* TASK DESCRIPTION
In the records below, print each line exactly and leave every image out.

★ ★ ★ ★

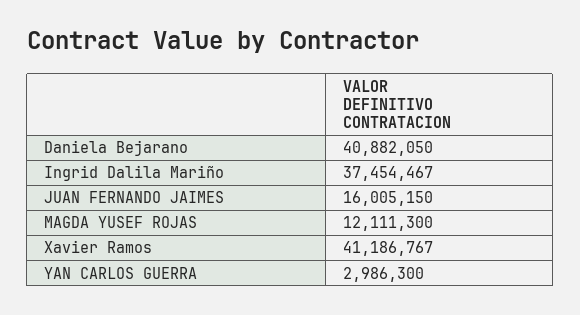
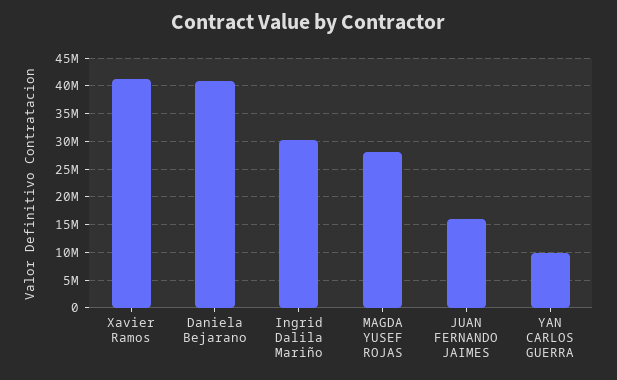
Ingrid Dalila Mariño: 37454467 -> 30000000
MAGDA YUSEF ROJAS: 12111300 -> 27500000
YAN CARLOS GUERRA: 2986300 -> 10000000

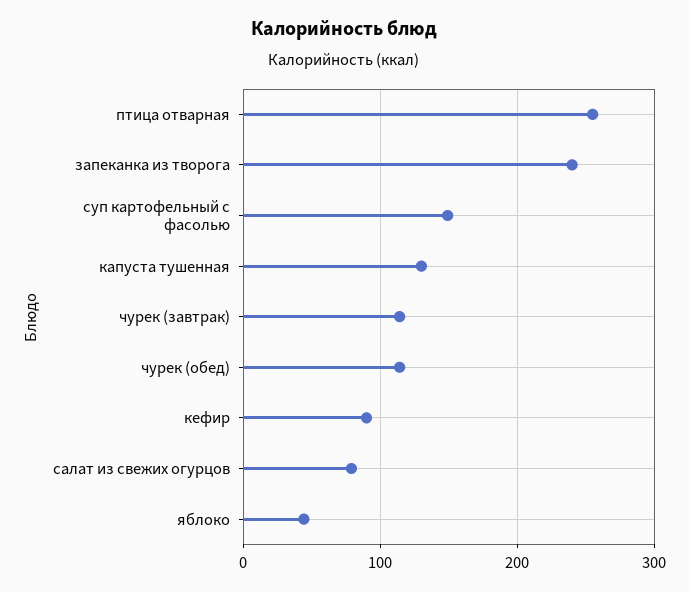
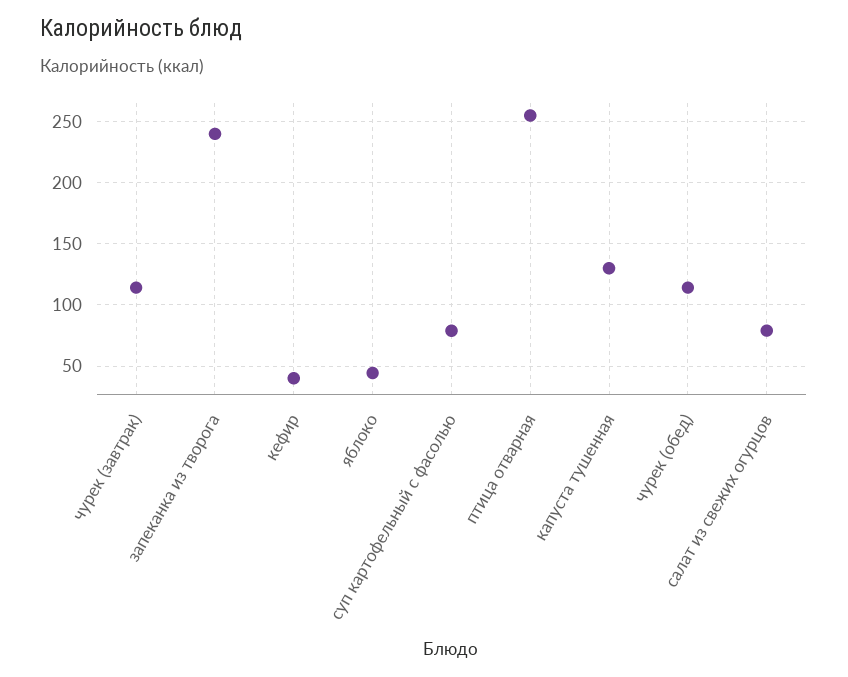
суп картофельный с фасолью: 150 -> 80
кефир: 90 -> 40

★ ★ ★ ★

* TASK ANSWER
Ingrid Dalila Mariño: 37454467 -> 30000000
MAGDA YUSEF ROJAS: 12111300 -> 27500000
YAN CARLOS GUERRA: 2986300 -> 10000000

суп картофельный с фасолью: 150 -> 80
кефир: 90 -> 40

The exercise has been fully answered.